Agreement among the 174 members of the International Maritime Organization present – essentially the entire body excluding the U.S. – would establish the world’s first global carbon tax.

The previous day, delegates approved a proposition to establish an emissions control zone in the North-East Atlantic Ocean, a move lauded by environmental advocates at the meeting.

The International Maritime Organization, the regulator of international shipping, has set a goal for the industry to achieve net-zero greenhouse gas emissions around 2050 and has pledged to support fuels that produce zero or near-zero emissions.

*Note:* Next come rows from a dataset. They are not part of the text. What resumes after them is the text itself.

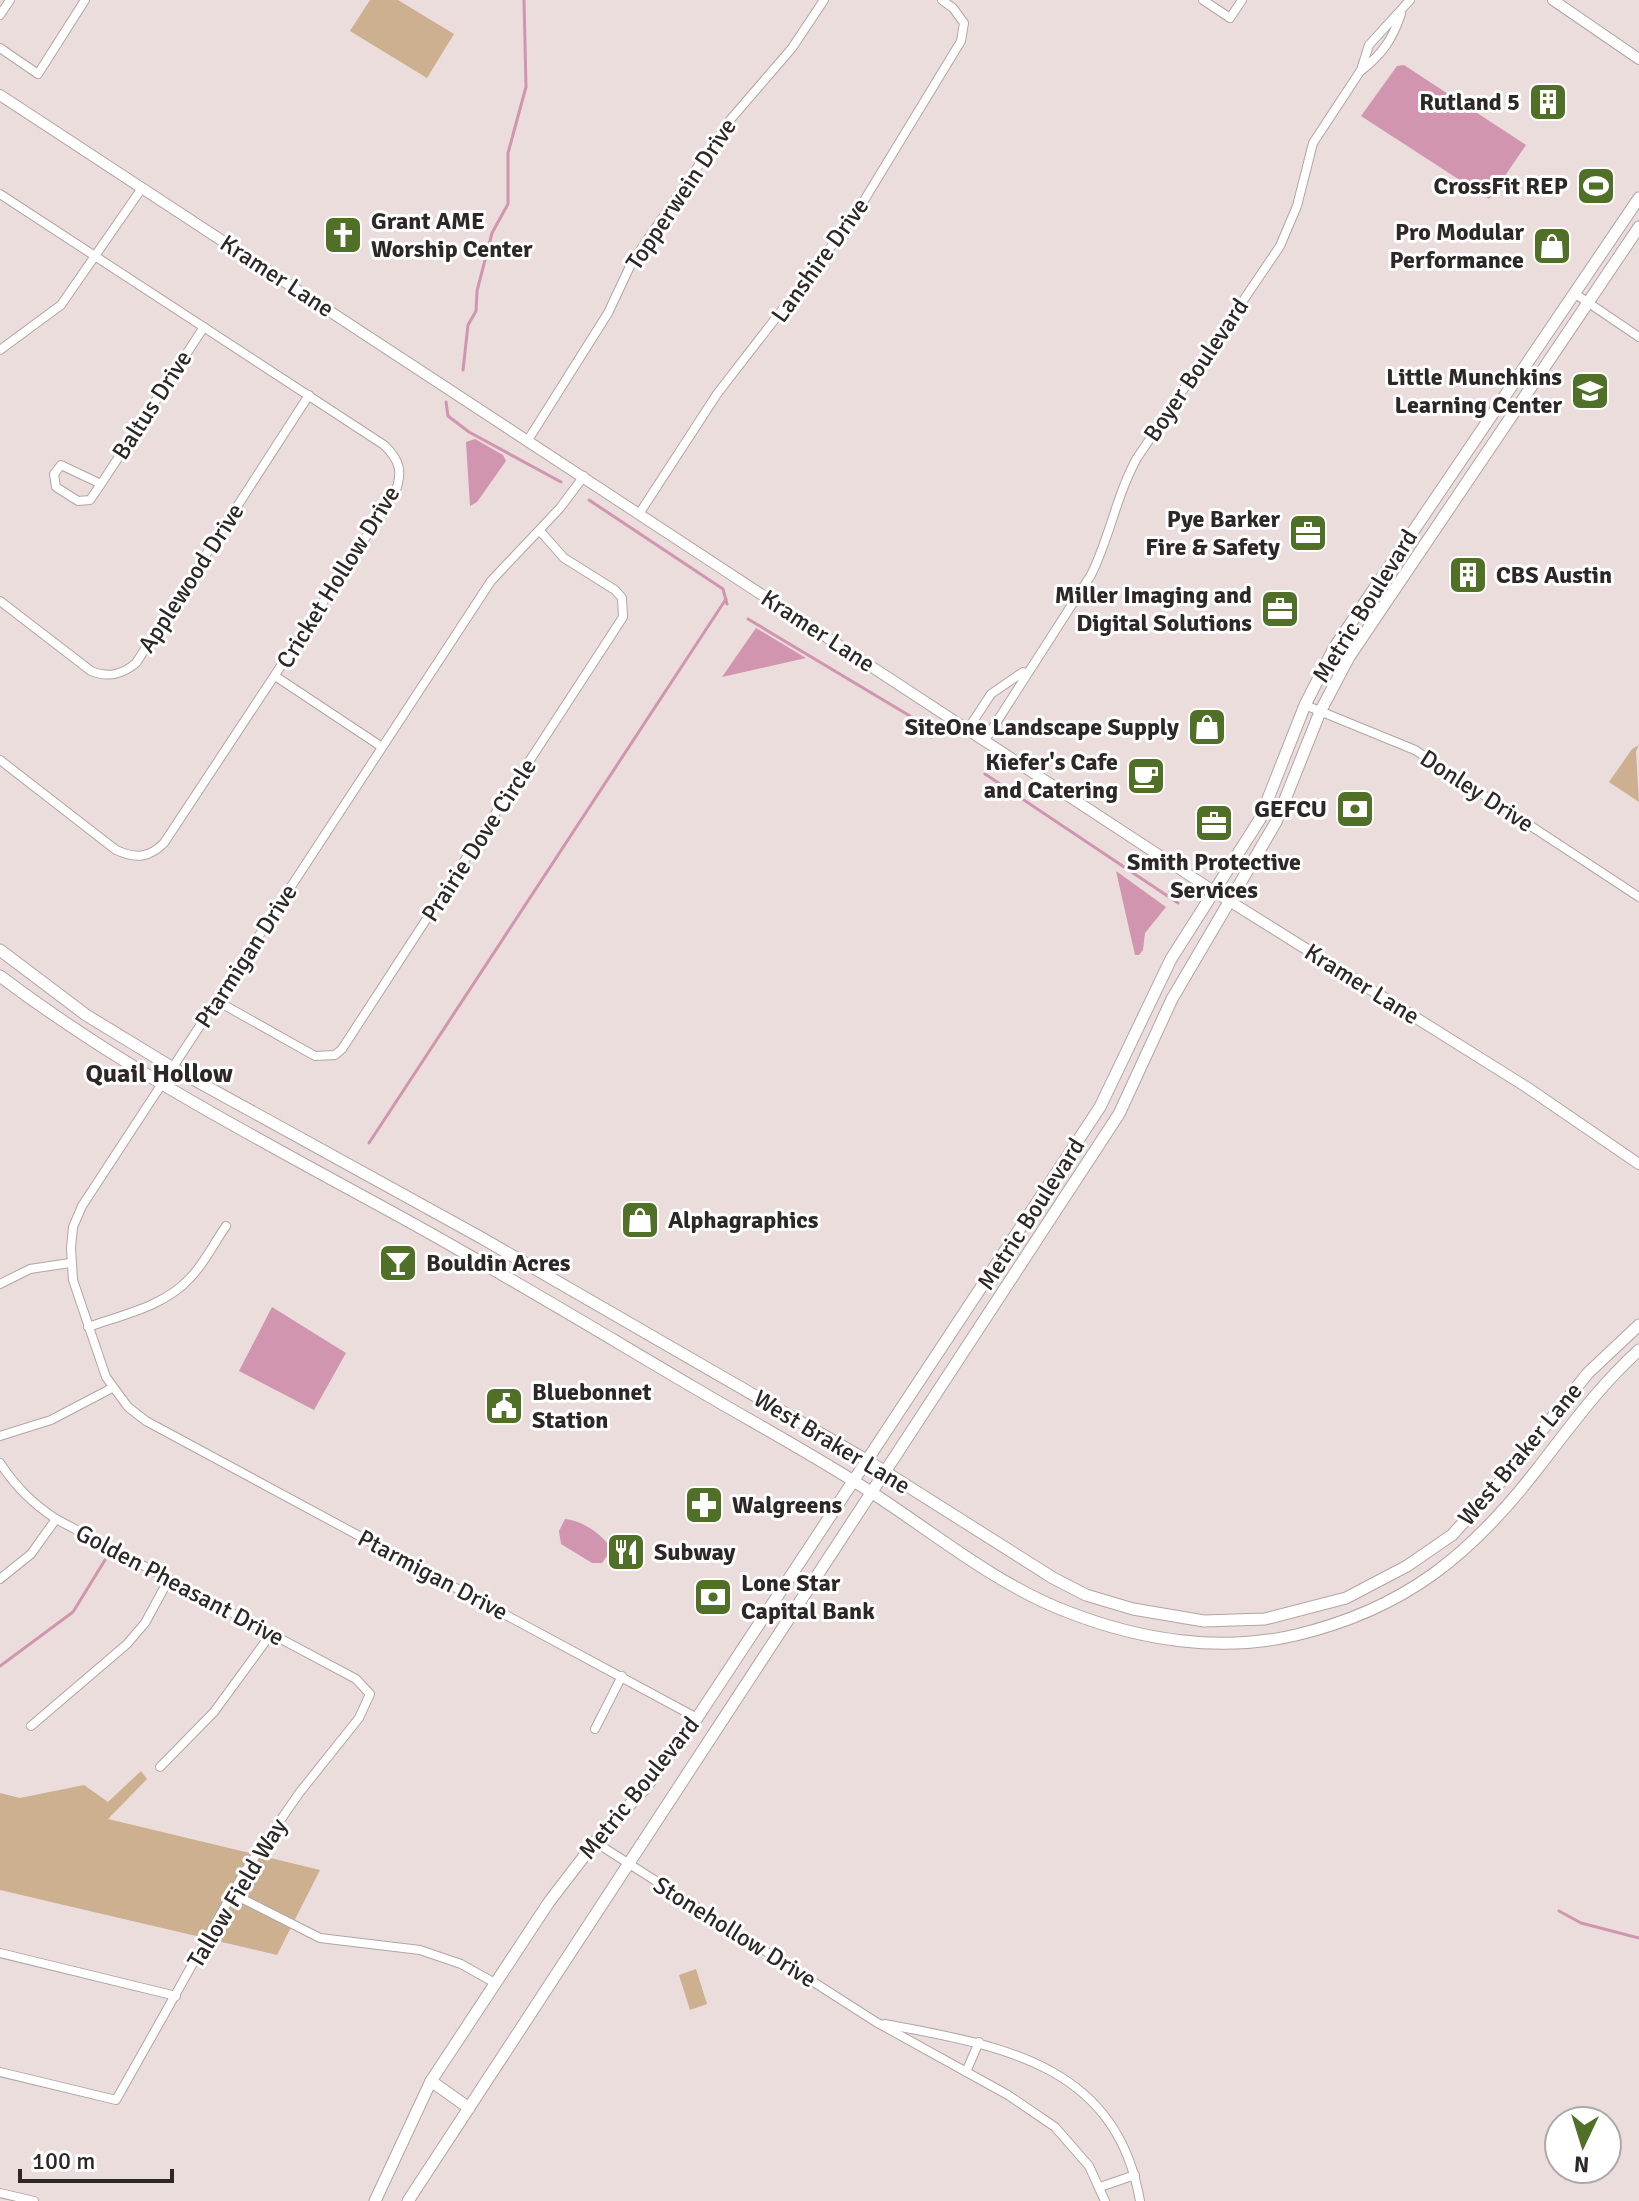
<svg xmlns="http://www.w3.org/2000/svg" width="1639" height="2201" viewBox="0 0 1639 2201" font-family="Signika,sans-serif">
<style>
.green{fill:#ccb090}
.water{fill:#d195b0}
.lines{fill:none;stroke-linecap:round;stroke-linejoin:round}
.stream{stroke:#d195b0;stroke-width:3}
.minor-casing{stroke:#b2a5a3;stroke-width:10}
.tertiary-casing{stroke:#b2a5a3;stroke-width:12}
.secondary-casing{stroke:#b2a5a3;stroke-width:13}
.minor{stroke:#fff;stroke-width:8}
.tertiary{stroke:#fff;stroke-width:10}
.secondary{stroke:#fff;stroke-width:11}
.labels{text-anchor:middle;stroke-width:6;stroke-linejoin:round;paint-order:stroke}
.poi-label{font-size:24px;font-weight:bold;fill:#2d2827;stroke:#fff;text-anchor:end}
.street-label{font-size:24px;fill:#2d2827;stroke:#fff}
.neighbourhood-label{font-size:26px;font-weight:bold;fill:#2d2827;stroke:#fff}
</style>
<rect width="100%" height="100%" fill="#eadddb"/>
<!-- green -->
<g class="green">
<polygon points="370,0 398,0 454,34 427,78 350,31"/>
<polygon points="1639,745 1636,751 1639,802 1609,782 1632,749"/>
<polygon points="141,1771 147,1779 108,1819 320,1870 277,1955 0,1890 0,1793 20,1798 84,1785 108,1802"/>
<polygon points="696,1969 707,2004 690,2010 679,1975"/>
</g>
<!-- water -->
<g class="water">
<polygon points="1404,65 1526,145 1489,199 1361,116 1397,66"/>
<polygon points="475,439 503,455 506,461 477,502 470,506 466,442"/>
<polygon points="756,628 806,658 722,677"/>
<polygon points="1116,871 1166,907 1145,933 1143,950 1139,955 1135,955"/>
<polygon points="272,1307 346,1353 314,1410 239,1371"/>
<path d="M565 1519C581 1520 605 1535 611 1550L602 1563H592L561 1544 559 1531Z"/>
</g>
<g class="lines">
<!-- stream -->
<g class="stream">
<polyline points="463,370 468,325 476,311 477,291 492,233 508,204 508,153 526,87 524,0"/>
<polyline points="446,402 448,416 469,432 561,482"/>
<polyline points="589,500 723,589 727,604"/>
<polyline points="748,619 910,716 931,737"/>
<polyline points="985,774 1178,903"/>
<polyline points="369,1143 726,599"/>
<polyline points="0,1666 73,1612 105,1560"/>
<polyline points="1559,1911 1581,1923 1639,1938"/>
</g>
<defs>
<g id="minor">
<polyline points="1203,0 1230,18 1242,0"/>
<polyline points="0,15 10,0"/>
<polyline points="0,48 38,74 85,0"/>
<path d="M1362 70C1383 53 1392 40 1401 14"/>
<path d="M0 194 384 445C400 460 403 472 395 493L164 843C149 858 136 859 116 850L0 760"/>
<polyline points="1574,293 1639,337"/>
<polyline points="0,350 61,305 142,188"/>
<polyline points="528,440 608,313 632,262 730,120 792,48 824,0"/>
<polyline points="584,476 560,508 491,581 82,1206 73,1227 71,1248 73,1280 106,1377 128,1407 146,1421 697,1718"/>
<polyline points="101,484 61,465 54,474 56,487 78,501 90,500 101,484 204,327"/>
<polyline points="639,514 717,394 854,217 961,41 964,23 953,8 942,0"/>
<path d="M0 601 91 671C108 678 122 675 136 663L309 395"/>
<polyline points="275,676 382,747"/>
<polyline points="1305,705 1415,750 1639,897"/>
<polyline points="968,729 991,694 1023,672"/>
<path d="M985 740 1091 575C1110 537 1116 496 1137 458L1280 246 1297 206 1313 143 1361 70 1369 45 1410 0"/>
<polyline points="217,1001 315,1056 335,1055 342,1049 623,617 622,598 615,590 564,558 540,531"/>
<polyline points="0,1284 30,1269 70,1263"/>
<path d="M88 1327C122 1315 165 1306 190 1278 204 1264 214 1243 226 1226"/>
<polyline points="0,1436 51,1420 112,1388"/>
<path d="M0 1463C16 1487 32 1503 56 1519L356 1679 370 1694 359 1718 300 1792 245 1871 116 2100 0 2072"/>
<polyline points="0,1579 31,1554 56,1519"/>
<polyline points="31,1726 127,1644 145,1623 169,1579"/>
<polyline points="595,1729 622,1676"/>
<polyline points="160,1767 214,1712 271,1634"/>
<polyline points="595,1842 876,2022 1008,2095 1055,2127 1089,2166 1105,2201"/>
<polyline points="233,1894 320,1938 420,1950 461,1964 495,1983"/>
<polyline points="0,1953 176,1996"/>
<path d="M885 2024C1001 2046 1116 2063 1140 2201"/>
<polyline points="966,2072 979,2042"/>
<polyline points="1100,2187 1135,2175"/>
<polyline points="0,2193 34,2201"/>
</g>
<g id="tertiary">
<polyline points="1553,0 1639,59"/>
<polyline points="0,95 1215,892 1528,1088 1639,1164"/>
</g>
<g id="secondary">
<polyline points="0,950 86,1015 173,1068 480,1237 868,1461 1053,1578 1086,1595 1133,1609 1204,1621 1265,1619 1346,1598 1407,1566 1452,1535 1497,1486 1588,1373 1639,1325"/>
<path d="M0 976C127 1072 268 1144 408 1221 504 1274 598 1331 693 1387 754 1423 818 1457 877 1496 938 1536 999 1586 1068 1612 1140 1640 1220 1653 1296 1635 1405 1609 1471 1555 1538 1468 1570 1427 1600 1385 1639 1350"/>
<polyline points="431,2081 469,2108"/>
<polyline points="375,2201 431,2081 549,1902 595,1842 646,1787 697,1718 1100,1107 1171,959 1260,819 1305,705 1334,648 1639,198"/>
<polyline points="408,2201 1119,1114 1172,999 1276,822 1320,712 1349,657 1639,227"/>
</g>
</defs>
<!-- minor casing -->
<use href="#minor" class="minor-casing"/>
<!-- tertiary casing -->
<use href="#tertiary" class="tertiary-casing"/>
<!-- secondary casing -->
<use href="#secondary" class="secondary-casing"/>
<!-- minor -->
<use href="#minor" class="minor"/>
<!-- tertiary -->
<use href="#tertiary" class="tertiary"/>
<!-- secondary -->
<use href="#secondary" class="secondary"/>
</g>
<!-- icons -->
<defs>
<symbol id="building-square" viewBox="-11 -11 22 22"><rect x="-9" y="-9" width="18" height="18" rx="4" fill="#4f7026" stroke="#fff"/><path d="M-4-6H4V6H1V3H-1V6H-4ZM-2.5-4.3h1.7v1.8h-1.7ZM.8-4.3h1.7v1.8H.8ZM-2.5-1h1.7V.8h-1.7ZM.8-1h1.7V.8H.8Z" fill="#fff"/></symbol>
<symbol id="stadium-square" viewBox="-11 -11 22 22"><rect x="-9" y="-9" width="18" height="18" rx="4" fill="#4f7026" stroke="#fff"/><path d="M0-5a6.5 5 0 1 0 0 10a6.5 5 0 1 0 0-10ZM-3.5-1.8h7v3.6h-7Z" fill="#fff"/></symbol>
<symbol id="church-square" viewBox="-11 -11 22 22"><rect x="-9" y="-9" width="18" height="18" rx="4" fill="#4f7026" stroke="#fff"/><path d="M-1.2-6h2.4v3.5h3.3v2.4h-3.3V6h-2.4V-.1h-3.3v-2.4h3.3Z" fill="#fff"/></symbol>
<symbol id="shop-square" viewBox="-11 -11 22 22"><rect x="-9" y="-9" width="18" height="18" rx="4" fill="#4f7026" stroke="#fff"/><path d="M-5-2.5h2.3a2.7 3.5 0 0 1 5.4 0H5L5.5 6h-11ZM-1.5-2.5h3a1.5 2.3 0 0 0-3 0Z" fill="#fff"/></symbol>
<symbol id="school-square" viewBox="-11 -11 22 22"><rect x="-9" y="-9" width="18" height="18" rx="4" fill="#4f7026" stroke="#fff"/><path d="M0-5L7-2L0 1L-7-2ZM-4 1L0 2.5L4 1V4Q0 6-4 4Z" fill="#fff"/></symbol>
<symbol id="office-square" viewBox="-11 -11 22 22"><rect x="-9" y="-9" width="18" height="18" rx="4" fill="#4f7026" stroke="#fff"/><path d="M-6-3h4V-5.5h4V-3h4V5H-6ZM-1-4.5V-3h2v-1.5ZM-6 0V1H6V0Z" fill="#fff"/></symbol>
<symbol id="cafe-square" viewBox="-11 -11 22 22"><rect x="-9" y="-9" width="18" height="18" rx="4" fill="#4f7026" stroke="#fff"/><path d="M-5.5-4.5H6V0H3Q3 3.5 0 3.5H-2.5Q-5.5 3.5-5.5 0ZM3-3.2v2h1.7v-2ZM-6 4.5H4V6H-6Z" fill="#fff"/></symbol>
<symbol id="bank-square" viewBox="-11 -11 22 22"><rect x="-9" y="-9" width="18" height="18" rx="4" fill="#4f7026" stroke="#fff"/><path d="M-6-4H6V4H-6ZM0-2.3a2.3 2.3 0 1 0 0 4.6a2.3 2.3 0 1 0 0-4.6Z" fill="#fff"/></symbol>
<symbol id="bar-square" viewBox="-11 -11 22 22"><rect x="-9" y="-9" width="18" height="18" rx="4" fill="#4f7026" stroke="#fff"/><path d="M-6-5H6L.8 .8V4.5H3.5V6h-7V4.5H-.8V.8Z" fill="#fff"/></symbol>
<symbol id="civic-square" viewBox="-11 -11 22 22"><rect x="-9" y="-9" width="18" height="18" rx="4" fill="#4f7026" stroke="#fff"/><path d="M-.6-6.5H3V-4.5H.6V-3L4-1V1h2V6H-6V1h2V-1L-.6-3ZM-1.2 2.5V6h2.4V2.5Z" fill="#fff"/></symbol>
<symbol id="pharmacy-square" viewBox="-11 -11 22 22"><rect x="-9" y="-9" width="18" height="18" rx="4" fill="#4f7026" stroke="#fff"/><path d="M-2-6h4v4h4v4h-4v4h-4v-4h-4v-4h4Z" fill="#fff"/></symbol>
<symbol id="restaurant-square" viewBox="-11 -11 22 22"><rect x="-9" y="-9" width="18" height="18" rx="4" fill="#4f7026" stroke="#fff"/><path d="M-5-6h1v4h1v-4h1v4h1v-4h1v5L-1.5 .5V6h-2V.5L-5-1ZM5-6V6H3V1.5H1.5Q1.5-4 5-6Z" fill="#fff"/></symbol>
</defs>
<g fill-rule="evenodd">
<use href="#building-square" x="1526" y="80" width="44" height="44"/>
<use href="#stadium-square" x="1574" y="164" width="44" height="44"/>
<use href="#church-square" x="321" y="213" width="44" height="44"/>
<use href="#shop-square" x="1530" y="224" width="44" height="44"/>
<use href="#school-square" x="1568" y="369" width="44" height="44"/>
<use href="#office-square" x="1286" y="511" width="44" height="44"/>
<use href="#building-square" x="1446" y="553" width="44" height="44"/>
<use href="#office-square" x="1258" y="587" width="44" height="44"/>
<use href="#shop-square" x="1185" y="705" width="44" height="44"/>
<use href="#cafe-square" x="1124" y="754" width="44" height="44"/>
<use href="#bank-square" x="1333" y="787" width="44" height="44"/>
<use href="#office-square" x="1192" y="801" width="44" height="44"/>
<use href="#shop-square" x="618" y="1198" width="44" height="44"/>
<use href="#bar-square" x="376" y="1241" width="44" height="44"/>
<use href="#civic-square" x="482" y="1384" width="44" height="44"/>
<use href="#pharmacy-square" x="682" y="1483" width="44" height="44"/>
<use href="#restaurant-square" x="604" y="1530" width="44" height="44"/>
<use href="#bank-square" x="691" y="1575" width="44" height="44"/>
</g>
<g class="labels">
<!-- poi labels -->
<g class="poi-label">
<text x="1520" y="110">Rutland 5</text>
<text x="1568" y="194">CrossFit REP</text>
<text x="371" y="229" text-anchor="start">Grant AME<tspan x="371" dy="28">Worship Center</tspan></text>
<text x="1524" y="240">Pro Modular<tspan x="1524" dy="28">Performance</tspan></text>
<text x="1562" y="385">Little Munchkins<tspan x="1562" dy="28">Learning Center</tspan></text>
<text x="1280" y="527">Pye Barker<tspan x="1280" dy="28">Fire &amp; Safety</tspan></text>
<text x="1496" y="583" text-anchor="start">CBS Austin</text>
<text x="1252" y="603">Miller Imaging and<tspan x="1252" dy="28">Digital Solutions</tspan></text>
<text x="1179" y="735">SiteOne Landscape Supply</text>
<text x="1118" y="770">Kiefer's Cafe<tspan x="1118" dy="28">and Catering</tspan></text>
<text x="1327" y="817">GEFCU</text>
<text x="1214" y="870" text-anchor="middle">Smith Protective<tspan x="1214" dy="28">Services</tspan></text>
<text x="668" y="1228" text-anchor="start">Alphagraphics</text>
<text x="426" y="1271" text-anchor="start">Bouldin Acres</text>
<text x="532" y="1400" text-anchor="start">Bluebonnet<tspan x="532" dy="28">Station</tspan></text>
<text x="732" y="1513" text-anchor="start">Walgreens</text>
<text x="654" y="1560" text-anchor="start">Subway</text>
<text x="741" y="1591" text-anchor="start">Lone Star<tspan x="741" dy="28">Capital Bank</tspan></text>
</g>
<!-- street labels -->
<g class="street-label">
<text transform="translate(681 194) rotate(-56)" y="8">Topperwein Drive</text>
<text transform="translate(820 260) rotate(-54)" y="8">Lanshire Drive</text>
<text transform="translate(277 276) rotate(33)" y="8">Kramer Lane</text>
<text transform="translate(1196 370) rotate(-56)" y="8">Boyer Boulevard</text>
<text transform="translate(152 405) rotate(-57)" y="8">Baltus Drive</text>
<text transform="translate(338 577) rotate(-58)" y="8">Cricket Hollow Drive</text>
<text transform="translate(191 578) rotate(-57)" y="8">Applewood Drive</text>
<text transform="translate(1365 606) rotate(-58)" y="8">Metric Boulevard</text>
<text transform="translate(818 631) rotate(33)" y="8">Kramer Lane</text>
<text transform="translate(1477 791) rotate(33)" y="8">Donley Drive</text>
<text transform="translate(479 840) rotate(-57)" y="8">Prairie Dove Circle</text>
<text transform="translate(246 956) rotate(-57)" y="8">Ptarmigan Drive</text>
<text transform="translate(1362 984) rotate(32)" y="8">Kramer Lane</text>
<text transform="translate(1031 1214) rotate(-57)" y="8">Metric Boulevard</text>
<text transform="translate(832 1442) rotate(31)" y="8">West Braker Lane</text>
<text transform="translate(1520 1454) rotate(-50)" y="8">West Braker Lane</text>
<text transform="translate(433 1575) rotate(28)" y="8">Ptarmigan Drive</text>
<text transform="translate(180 1585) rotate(28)" y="8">Golden Pheasant Drive</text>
<text transform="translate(639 1788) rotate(-51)" y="8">Metric Boulevard</text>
<text transform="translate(237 1893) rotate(-59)" y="8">Tallow Field Way</text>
<text transform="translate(735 1932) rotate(32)" y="8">Stonehollow Drive</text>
</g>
<!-- neighbourhood labels -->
<g class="neighbourhood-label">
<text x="159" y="1082">Quail Hollow</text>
</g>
</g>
<!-- north arrow -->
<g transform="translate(1583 2145) rotate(184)"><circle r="38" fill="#ffffff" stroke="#aba9a9" stroke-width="2"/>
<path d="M0-6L14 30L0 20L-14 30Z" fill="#4f7026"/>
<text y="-12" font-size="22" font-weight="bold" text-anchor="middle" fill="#2d2827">N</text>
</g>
<!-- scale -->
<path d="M20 2169v12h152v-12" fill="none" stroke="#2d2827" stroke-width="4"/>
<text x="32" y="2169" font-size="24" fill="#2d2827" stroke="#ffffff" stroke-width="6" paint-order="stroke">100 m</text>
</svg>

However, as the final day of meetings commences, delegates continue to debate the specifics of a potential tax on shipping emissions. Throughout the week, the Marine Environment Protection Committee has convened in London and intends to reach a final decision later today.

A key point of contention is the method of charging the tax. Over 60 nations participating in the negotiations are advocating for a straightforward tax based on emissions per metric ton. These nations are primarily led by Pacific island countries, whose very existence is threatened by climate change.

Other nations possessing significant maritime fleets – notably China, Brazil, Saudi Arabia, and South Africa – favored a credit trading system instead of a set levy. Still others sought a middle ground between the two approaches.

According to Mark Brownstein, who heads the Environmental Defense Fund’s global energy program, the maritime industry cannot afford to fail in making significant progress on decarbonization.

“This industry witnesses the effects of climate change daily and cannot easily ignore it,” he stated.

Instead of participating in the London negotiations, the United States urged other governments to reject the proposed greenhouse gas emission measures. The Trump administration stated that it would oppose any attempts to impose economic penalties on its ships based on emissions or fuel choices, arguing that this would burden the sector and cause inflation. It warned of possible retaliatory measures if any fees are imposed.

Shipping emissions have risen in the past decade as ships have grown larger, transporting more cargo per trip while consuming enormous quantities of fuel.

Last week, IMO Secretary-General Arsenio Dominguez stated that the meetings would, “set the course for a net-zero future for the maritime sector.”

Any new regulations could be formally adopted in October and implemented by 2027.